Minimally Invasive Spine Study Group's goal? Data-driven MIS spine care

MIS

Kern Singh, MD, founded the Minimally Invasive Spine Study Group (Non-Profit 501c3) in February to promote quality-driven research in the field. Dr. Singh is a co-founder of the Minimally Invasive Spine Institute at Rush in Chicago and serves on the study group's executive board alongside his colleagues Frank Phillips, MD, co-founder of the Minimally Invasive Spine Institute at Rush, and New York City-based Hospital for Special Surgery's Sheeraz Qureshi, MD.

 

"The aim of the group is to become a national and international organization for those who want to participate," says Dr. Singh. "Membership isn't limited to surgeons; industry, payers and hospitals are also welcome. All parties that have a stake in spine patient outcomes and those who drive financial and clinical decision-making are valuable to the group."

 

Dr. Singh began collecting data twelve years ago and has collected approximately 300 pre-, intra- and postoperative surgical variables. Dr. Singh has around 4,000 patients in the registry totaling around 1.2 million data points. The data points include quality outcomes, clinical differences between implants, satisfaction and surgical costs.

 

"Over the past three or four years, the idea of registries has received a lot of traction and more surgeons are collecting data and trying to participate," says Dr. Singh. "The problem with adding more surgeons is we want to keep the data meaningful; if new members don't maintain 95 percent compliance with our data points, all of a sudden the database has errors and corruptions."

 

Although Dr. Singh has received more than 100 emails inquiring about participation, only select centers will meet the criteria initially in order to maintain accuracy of the registry. Participants are required to have a someone onsite dedicated to managing data entry in order to collect all variables required.

 

Study group members will be able to conduct prospective studies using the database to answer questions about spine procedures.

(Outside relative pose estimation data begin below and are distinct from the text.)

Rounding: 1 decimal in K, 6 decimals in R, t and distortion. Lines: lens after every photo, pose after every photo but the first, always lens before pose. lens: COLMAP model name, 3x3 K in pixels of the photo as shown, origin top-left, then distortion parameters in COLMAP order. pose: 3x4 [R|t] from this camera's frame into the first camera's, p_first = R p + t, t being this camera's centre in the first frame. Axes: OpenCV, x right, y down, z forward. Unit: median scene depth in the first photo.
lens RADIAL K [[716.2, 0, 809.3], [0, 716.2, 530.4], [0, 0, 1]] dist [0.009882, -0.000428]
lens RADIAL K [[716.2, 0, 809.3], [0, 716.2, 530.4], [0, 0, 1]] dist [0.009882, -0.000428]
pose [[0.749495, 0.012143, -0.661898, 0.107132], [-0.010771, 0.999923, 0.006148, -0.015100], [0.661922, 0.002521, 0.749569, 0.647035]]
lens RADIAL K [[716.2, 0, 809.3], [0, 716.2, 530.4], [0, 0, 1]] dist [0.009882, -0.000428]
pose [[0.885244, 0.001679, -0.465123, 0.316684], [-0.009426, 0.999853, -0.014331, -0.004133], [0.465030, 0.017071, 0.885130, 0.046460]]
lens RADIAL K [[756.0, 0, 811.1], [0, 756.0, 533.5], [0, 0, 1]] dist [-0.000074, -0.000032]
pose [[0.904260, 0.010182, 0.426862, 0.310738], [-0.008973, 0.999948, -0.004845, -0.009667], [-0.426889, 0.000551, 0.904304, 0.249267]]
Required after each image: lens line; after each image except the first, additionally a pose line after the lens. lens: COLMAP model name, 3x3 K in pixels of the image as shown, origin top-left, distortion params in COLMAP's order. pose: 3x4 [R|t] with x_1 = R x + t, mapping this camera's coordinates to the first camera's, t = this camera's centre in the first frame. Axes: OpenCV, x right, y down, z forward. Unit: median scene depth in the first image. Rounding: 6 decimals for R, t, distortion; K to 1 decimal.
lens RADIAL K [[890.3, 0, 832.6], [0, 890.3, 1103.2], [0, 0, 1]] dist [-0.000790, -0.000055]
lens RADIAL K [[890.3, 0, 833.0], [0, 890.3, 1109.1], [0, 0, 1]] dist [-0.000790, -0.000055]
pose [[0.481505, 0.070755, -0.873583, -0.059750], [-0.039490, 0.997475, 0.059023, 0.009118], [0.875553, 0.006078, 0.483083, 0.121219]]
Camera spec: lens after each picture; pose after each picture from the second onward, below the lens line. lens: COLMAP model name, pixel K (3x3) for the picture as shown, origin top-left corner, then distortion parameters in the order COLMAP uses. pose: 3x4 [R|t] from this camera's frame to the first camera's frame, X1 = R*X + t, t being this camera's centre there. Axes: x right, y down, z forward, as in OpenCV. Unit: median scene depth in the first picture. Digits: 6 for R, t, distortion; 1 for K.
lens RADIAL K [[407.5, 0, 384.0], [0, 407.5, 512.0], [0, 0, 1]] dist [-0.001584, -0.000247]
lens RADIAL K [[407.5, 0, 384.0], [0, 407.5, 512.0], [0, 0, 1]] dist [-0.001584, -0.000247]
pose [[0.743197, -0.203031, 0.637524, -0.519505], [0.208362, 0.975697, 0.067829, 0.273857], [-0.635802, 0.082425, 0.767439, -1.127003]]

The database is located on a server from the National Institutes of Health customized to minimally invasive spine.

 

"As we progress in the evolving healthcare market, payers are looking for data justifying the payment for medical procedures and analyzing costs to establish the true cost of procedures like a MIS fusion," says Dr. Singh. "We can look at the quality adjusted life year for those procedures and see which interventions may be costing too much. The site of care also plays a role in cost and more surgeons could have the opportunity to do these surgeries outpatient."

 

The data can also gather complication risks and rates over a large dataset. Surgeons will be more accurately able to predict outcomes and return-to-work time for individual patients. The increased data collection can also show demonstrate procedures are more effective and lead to more uniformity in the profession.

 

"If we look at joint replacements or heart bypass surgery, a patient will get the same procedure whether they walk into a physician's office in Montana, Chicago or New York. In spine surgery, that's not yet the case," says Dr. Singh. "The spine patient can walk into three different offices and receive three different recommendations for treatment. Why shouldn't spine outcomes be more reproducible? Now we have the data to get us there."

 

Cost containment initiatives, bundled payments and global payments also drive spine surgeons and specialists to find the high quality, low cost treatments.

 

The Minimally Invasive Spine Surgery Study Group will have an informational session at the International Society for the Advancement of Spine Surgery annual meeting and Dr. Singh hopes the group's registry will grow over the next six months as new members are added.